Your task » Please show each line of the records below that contains the string "Returning". Case counts, so a line qualifies only if the capitalization matches.

Material provided »
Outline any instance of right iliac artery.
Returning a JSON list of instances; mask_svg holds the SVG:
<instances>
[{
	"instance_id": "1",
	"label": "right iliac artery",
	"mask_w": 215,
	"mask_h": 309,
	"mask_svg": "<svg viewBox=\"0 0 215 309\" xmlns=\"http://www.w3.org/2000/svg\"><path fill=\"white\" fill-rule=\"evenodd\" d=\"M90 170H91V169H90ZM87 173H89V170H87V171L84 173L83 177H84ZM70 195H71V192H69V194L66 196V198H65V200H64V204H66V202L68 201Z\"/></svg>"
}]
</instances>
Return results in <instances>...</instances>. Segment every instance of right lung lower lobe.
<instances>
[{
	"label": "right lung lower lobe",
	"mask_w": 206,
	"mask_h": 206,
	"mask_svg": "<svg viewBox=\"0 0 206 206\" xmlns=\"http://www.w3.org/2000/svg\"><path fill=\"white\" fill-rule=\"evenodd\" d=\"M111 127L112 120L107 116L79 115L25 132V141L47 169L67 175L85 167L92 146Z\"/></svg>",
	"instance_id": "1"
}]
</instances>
...
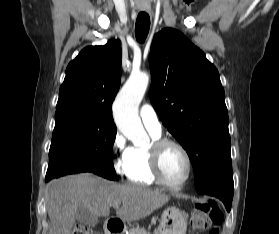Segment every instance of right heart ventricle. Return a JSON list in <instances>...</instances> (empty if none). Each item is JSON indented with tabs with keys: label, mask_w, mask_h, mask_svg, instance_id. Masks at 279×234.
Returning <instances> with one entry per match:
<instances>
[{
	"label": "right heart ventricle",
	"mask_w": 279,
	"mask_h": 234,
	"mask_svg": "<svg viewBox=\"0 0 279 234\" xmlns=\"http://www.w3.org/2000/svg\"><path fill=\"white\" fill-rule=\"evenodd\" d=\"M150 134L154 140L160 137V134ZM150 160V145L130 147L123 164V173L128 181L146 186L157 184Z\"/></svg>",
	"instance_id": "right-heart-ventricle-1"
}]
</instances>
--
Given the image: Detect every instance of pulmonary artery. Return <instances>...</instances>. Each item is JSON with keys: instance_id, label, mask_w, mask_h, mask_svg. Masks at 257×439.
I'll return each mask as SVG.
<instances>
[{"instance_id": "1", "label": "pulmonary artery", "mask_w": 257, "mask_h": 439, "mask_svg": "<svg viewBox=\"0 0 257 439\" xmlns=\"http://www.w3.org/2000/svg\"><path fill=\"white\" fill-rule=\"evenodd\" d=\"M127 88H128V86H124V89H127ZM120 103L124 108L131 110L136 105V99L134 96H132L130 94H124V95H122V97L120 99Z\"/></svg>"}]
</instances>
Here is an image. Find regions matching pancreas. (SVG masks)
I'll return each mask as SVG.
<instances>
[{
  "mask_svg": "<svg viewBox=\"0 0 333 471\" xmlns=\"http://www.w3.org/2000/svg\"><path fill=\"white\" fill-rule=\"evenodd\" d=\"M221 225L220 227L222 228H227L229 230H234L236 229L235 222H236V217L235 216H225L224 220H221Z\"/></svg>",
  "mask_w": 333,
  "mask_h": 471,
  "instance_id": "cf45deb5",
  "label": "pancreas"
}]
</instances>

Written answer »
Returning a JSON list of instances; mask_svg holds the SVG:
Returning <instances> with one entry per match:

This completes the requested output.